November 10, 2020, the Apple M1 Chip processor was unveiled by the company in a recent company event.
It draws from significant improvements to the Apple A14 Bionic, a 64-bit ARM-based system-on-chip (SoC) design that was released in October 2020 for the iPad Air and iPhone 12.
MacBook Air, 13-inch MacBook Pro, and Mac Mini are also the first Macs to be equipped with this chip.
The M1 chip is an ARM architecture is designed specifically for the Mac that combines the use of multiple technologies on a single SoC unlike traditionally having multiple chips for the GPU/CPU, I/O, security, etc.
According to Johny Srouji, Apple’s senior vice president of Hardware Technologies. “When it comes to low-power silicon, M1 has the world’s fastest CPU core, the world’s fastest integrated graphics in a personal computer, and the amazing machine learning performance of the Apple Neural Engine…”. Two highlights to best analyze the M1 chip are the processing speed and its power efficiency.
• Speed: The 8-core CPU comprises of four high performance and four high-efficiency cores with a 5‑nanometer processor, giving it up to 3.5 times faster CPU performance per watt, 15 times faster machine learning performance, and acclaimed by Apple to be the world’s fastest CPU cores.
Multiple tests reveal some level of accuracy to this claim when compared to previous Macs designed with various processor types.
• Power Efficiency: With two times increase in CPU performance, power usage is at an even reduced rate of 25% of the power.
The chip also allows for high-resolution photo editing while still preserving the battery life with twice the performance of its 8-core Graphics Processing Unit (GPU) to handle the most demanding tasks at only a 33% power consumption rate.
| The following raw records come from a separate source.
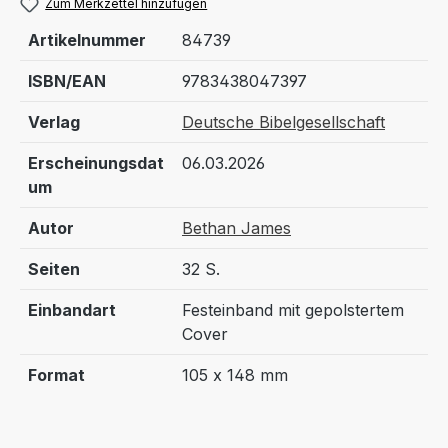
Zum Merkzettel hinzufügen
Artikelnummer
84739
ISBN/EAN
9783438047397
Verlag
Deutsche Bibelgesellschaft
Erscheinungsdat
06.03.2026
um
Autor
Bethan James
Seiten
32 S.
Einbandart
Festeinband mit gepolstertem
Cover
Format
105 x 148 mm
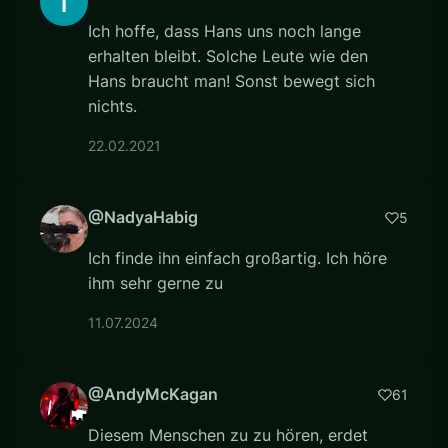
Ich hoffe, dass Hans uns noch lange
erhalten bleibt. Solche Leute wie den
Hans braucht man! Sonst bewegt sich
nichts.
22.02.2021
@NadyaHabig
5
Ich finde ihn einfach großartig. Ich höre
ihm sehr gerne zu
11.07.2024
@AndyMcKagan
61
Diesem Menschen zu zu hören, erdet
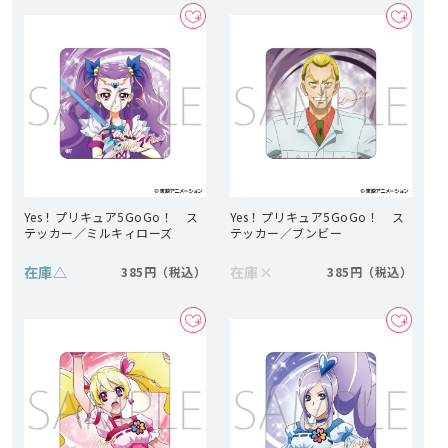
Yes！プリキュア5GoGo！ ス
Yes！プリキュア5GoGo！ ス
テッカー／ミルキィローズ
テッカー／ブンビー
在庫
△
在庫
×
385円
385円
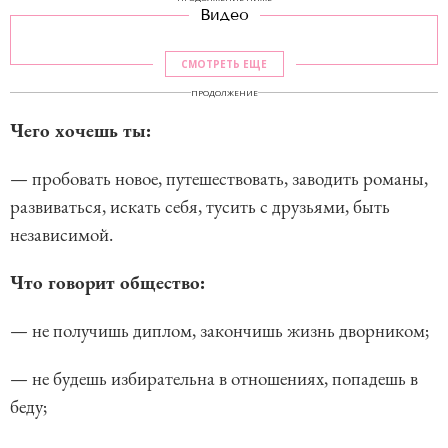
Видео
СМОТРЕТЬ ЕЩЕ
ПРОДОЛЖЕНИЕ
Чего хочешь ты:
— пробовать новое, путешествовать, заводить романы,
развиваться, искать себя, тусить с друзьями, быть
независимой.
Что говорит общество:
— не получишь диплом, закончишь жизнь дворником;
— не будешь избирательна в отношениях, попадешь в
беду;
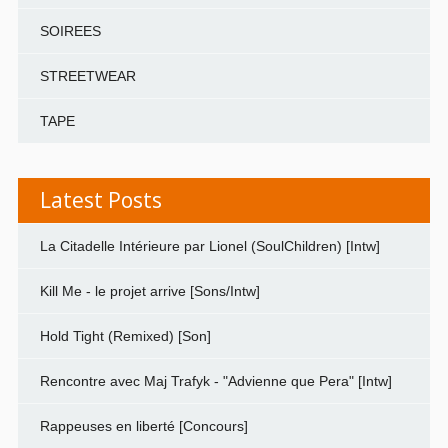
SOIREES
STREETWEAR
TAPE
Latest Posts
La Citadelle Intérieure par Lionel (SoulChildren) [Intw]
Kill Me - le projet arrive [Sons/Intw]
Hold Tight (Remixed) [Son]
Rencontre avec Maj Trafyk - "Advienne que Pera" [Intw]
Rappeuses en liberté [Concours]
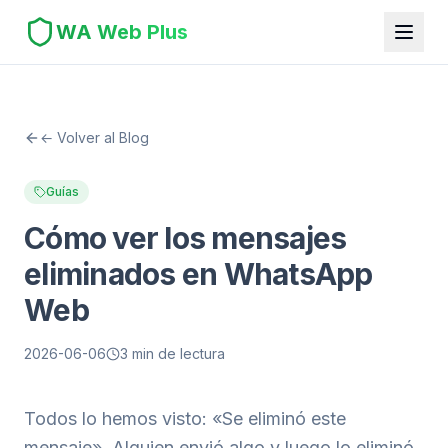
WA Web Plus
← Volver al Blog
Guías
Cómo ver los mensajes
eliminados en WhatsApp
Web
2026-06-06
3 min de lectura
Todos lo hemos visto: «Se eliminó este
mensaje». Alguien envió algo y luego lo eliminó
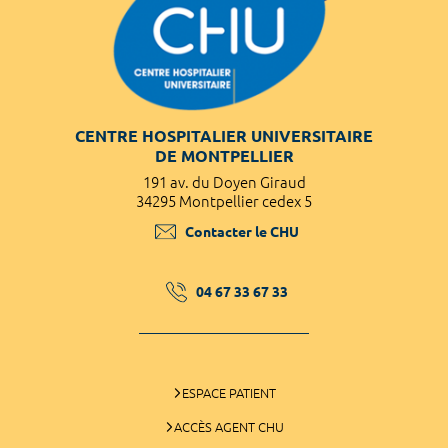
CENTRE HOSPITALIER UNIVERSITAIRE
DE MONTPELLIER
191 av. du Doyen Giraud
34295 Montpellier cedex 5
Contacter le CHU
04 67 33 67 33
ESPACE PATIENT
ACCÈS AGENT CHU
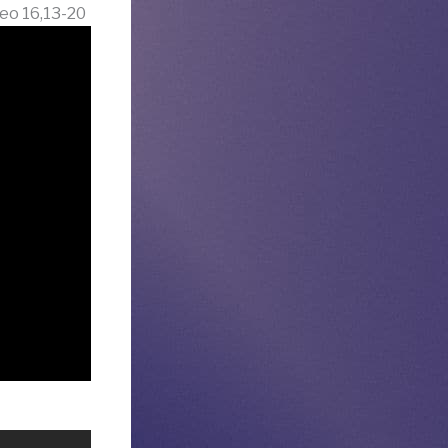
eo 16,13-20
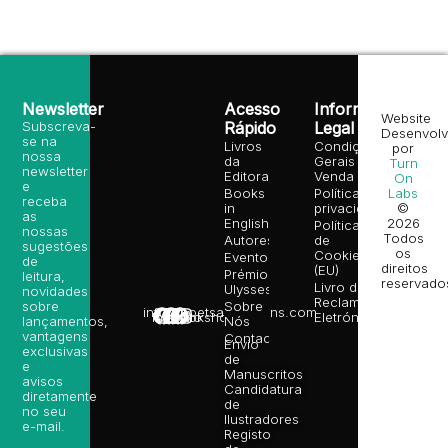
Newsletter
Acesso
Informação
Website
Subscreva-
Rápido
Legal
Desenvolv
se na
Livros
Condições
por
nossa
da
Gerais de
Turn
newsletter
Editora
Venda
On
e
Books
Política de
Labs
receba
in
privacidade
©
as
English
2026
Política
nossas
Todos
Autores
de
sugestões
os
Cookies
Eventos
de
direitos
(EU)
Prémio
leitura,
reservado
Livro de
Ulysses
novidades
Reclamações
sobre
Sobre
info@poetsandragons.com
Eletrónico
Infantil
Adulto
Bookshop
lançamentos,
Nós
vantagens
Contactos
Envio
exclusivas
de
e
Manuscritos
avisos
Candidatura
diretamente
de
no seu
Ilustradores
e-mail.
Registo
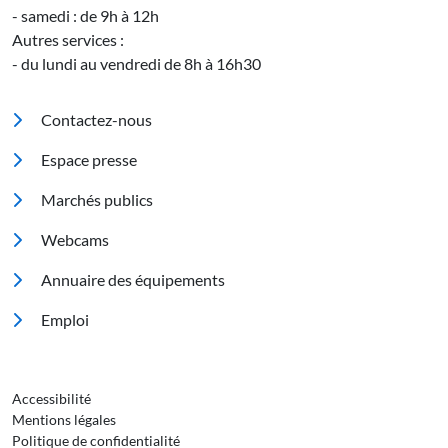
- samedi : de 9h à 12h
Autres services :
- du lundi au vendredi de 8h à 16h30
Pied de page
Contactez-nous
Espace presse
Marchés publics
Footer 2
Webcams
Annuaire des équipements
Emploi
Pied de page 3
Accessibilité
Mentions légales
Politique de confidentialité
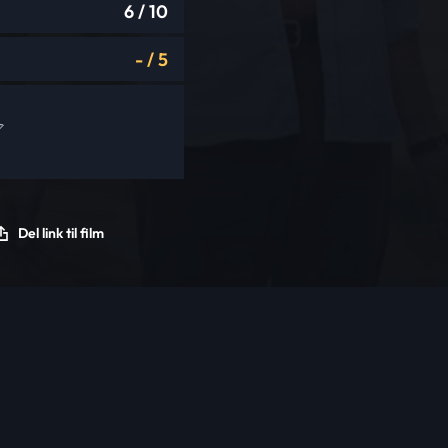
6
/ 10
-
/
5
Del link til film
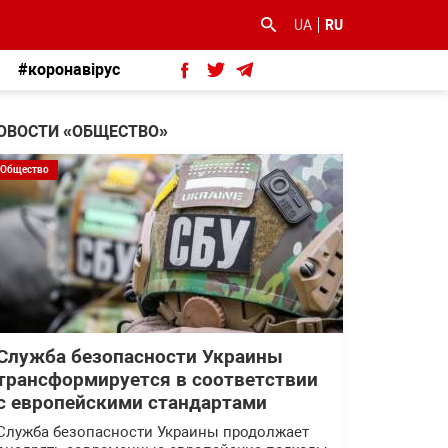
UA
RU
#коронавірус
ОВОСТИ «ОБЩЕСТВО»
Общество
Служба безопасности Украины
трансформируется в соответствии
с европейскими стандартами
Служба безопасности Украины продолжает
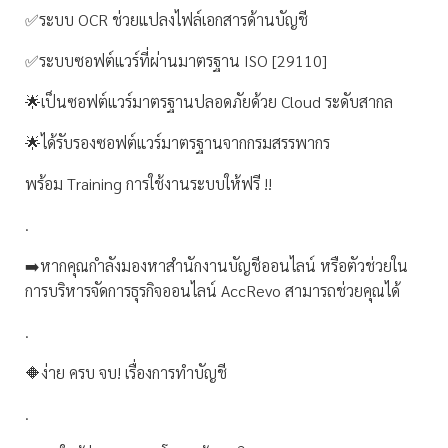
✅ระบบ OCR ช่วยแปลงไฟล์เอกสารด้านบัญชี
✅ระบบซอฟต์แวร์ที่ผ่านมาตรฐาน ISO [29110]
🌟เป็นซอฟต์แวร์มาตรฐานปลอดภัยด้วย Cloud ระดับสากล
🌟ได้รับรองซอฟต์แวร์มาตรฐานจากกรมสรรพากร
พร้อม Training การใช้งานระบบให้ฟรี !!
.
➡️หากคุณกำลังมองหาสำนักงานบัญชีออนไลน์ หรือตัวช่วยใน
การบริหารจัดการธุรกิจออนไลน์ AccRevo สามารถช่วยคุณได้
.
🔶ง่าย ครบ จบ! เรื่องการทำบัญชี
.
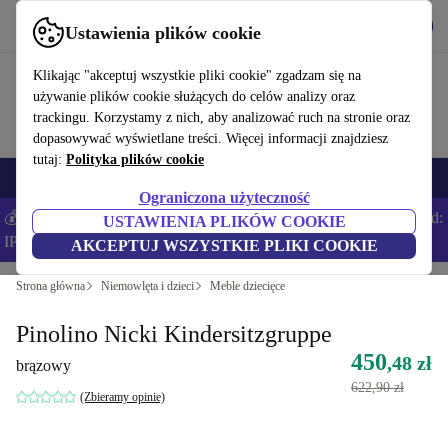
Pobierz aplikację
Pobierz
Ustawienia plików cookie
Korzystaj z refurbed szybko i łatwo
Klikając "akceptuj wszystkie pliki cookie" zgadzam się na
używanie plików cookie służących do celów analizy oraz
trackingu. Korzystamy z nich, aby analizować ruch na stronie oraz
dopasowywać wyświetlane treści. Więcej informacji znajdziesz
tutaj:
Polityka plików cookie
Smartfony
Laptopy
Tablety
Smartwatche
Akcesoria
Słuchawki
Ograniczona użyteczność
💰Zaoszczędź DODATKOWE 5% na wszystkich iPhone’ach – Kod:
USTAWIENIA PLIKÓW COOKIE
IPHONEDEAL –
Regulamin
AKCEPTUJ WSZYSTKIE PLIKI COOKIE
Strona główna
Niemowlęta i dzieci
Meble dziecięce
Pinolino Nicki Kindersitzgruppe
450
,48 zł
brązowy
622,90 zł
(Zbieramy opinie)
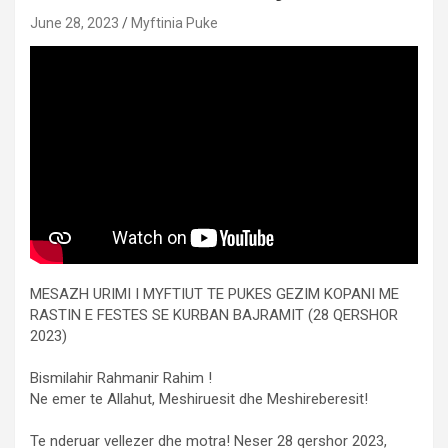
June 28, 2023
Myftinia Puke
MESAZH URIMI I MYFTIUT TE PUKES GEZIM KOPANI ME
RASTIN E FESTES SE KURBAN BAJRAMIT (28 QERSHOR
2023)
Bismilahir Rahmanir Rahim !
Ne emer te Allahut, Meshiruesit dhe Meshireberesit!
Te nderuar vellezer dhe motra! Neser 28 qershor 2023,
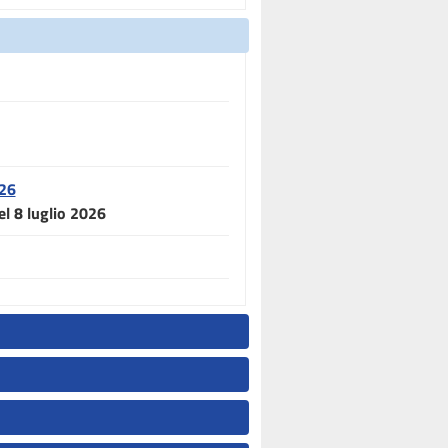
026
el 8 luglio 2026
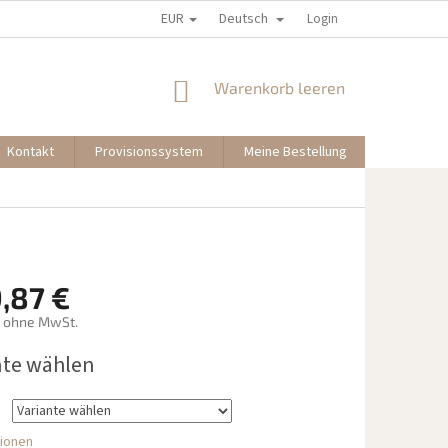
EUR
Deutsch
Login
WARENKORB
Warenkorb leeren
Kontakt
Provisionssystem
Meine Bestellung
,87 €
ohne MwSt.
preis:
nte wählen
tionen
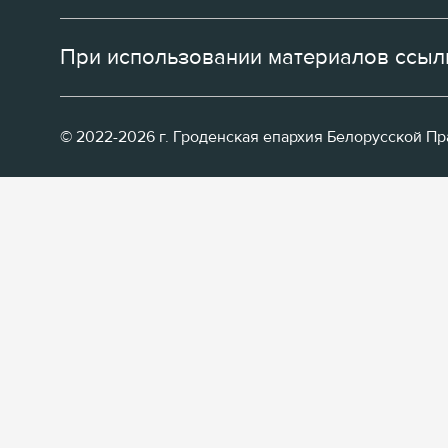
При использовании материалов ссылк
© 2022-2026 г. Гроденская епархия Белорусской П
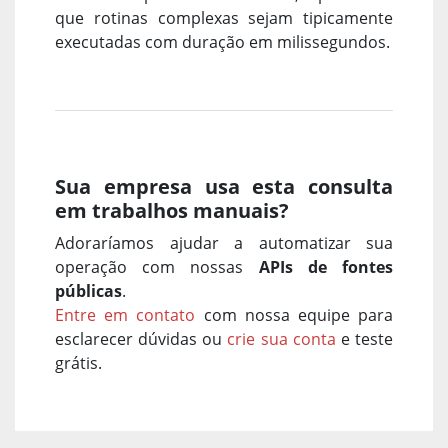
que rotinas complexas sejam tipicamente
executadas com duração em milissegundos.
Sua empresa usa esta consulta
em trabalhos manuais?
Adoraríamos ajudar a automatizar sua
operação com nossas
APIs de fontes
públicas
.
Entre em contato
com nossa equipe para
esclarecer dúvidas ou
crie sua conta
e teste
grátis.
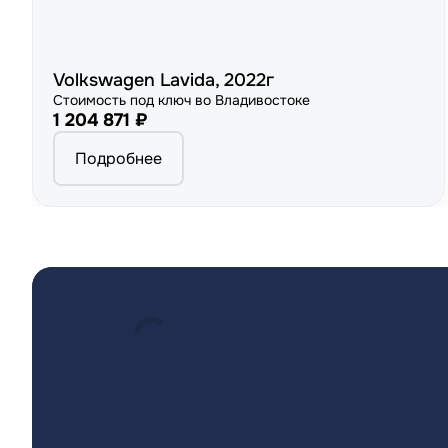
Volkswagen Lavida, 2022г
Стоимость под ключ во Владивостоке
1 204 871 ₽
Подробнее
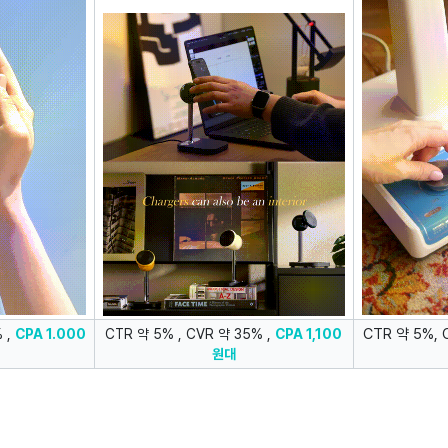
CTR 약 5%, 
 ,
CPA 1.000
CTR 약 5% , CVR 약 35% ,
CPA 1,100
원대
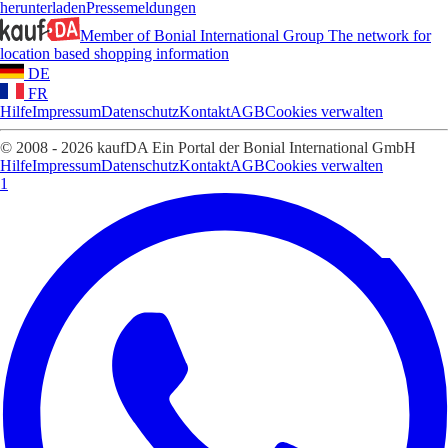
herunterladen
Pressemeldungen
Member of Bonial International Group
The network for
location based shopping information
DE
FR
Hilfe
Impressum
Datenschutz
Kontakt
AGB
Cookies verwalten
© 2008 - 2026 kaufDA Ein Portal der Bonial International GmbH
Hilfe
Impressum
Datenschutz
Kontakt
AGB
Cookies verwalten
1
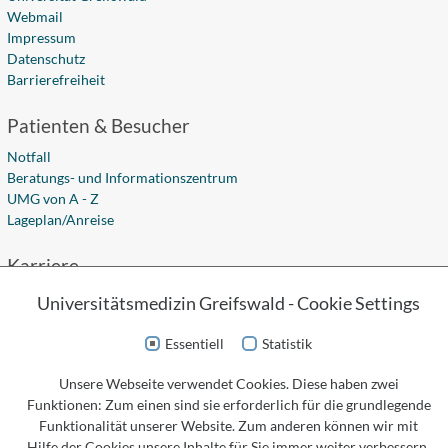
Webmail
Impressum
Datenschutz
Barrierefreiheit
Patienten & Besucher
Notfall
Beratungs- und Informationszentrum
UMG von A - Z
Lageplan/Anreise
Karriere
Stellenangebote
Universitätsmedizin Greifswald - Cookie Settings
Ausbildung
Studium
Essentiell
Statistik
Fort- und Weiterbildung
Unsere Webseite verwendet Cookies. Diese haben zwei
Social Media
Funktionen: Zum einen sind sie erforderlich für die grundlegende
Funktionalität unserer Website. Zum anderen können wir mit
Hilfe der Cookies unsere Inhalte für Sie immer weiter verbessern.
To further enhance the power management feature on the upgraded devices, is the macOS Big Sur that deploys AI to allocate lightweight and intense tasks between the M1 performance and efficiency cores.
Other Key Features of the M1 chip include:
• 5‑nanometer processor
• 16 billion transistors
• Unified memory with shared access across the entire system
• 16‑core Neural Engine design processing up to 11 trillion operations per second Riding on the capacity of the M1 chip, in order to accommodate apps that ran on previously used processors, the Rosetta 2 software enables a smooth transition for such apps to be used on the new ARM Macs.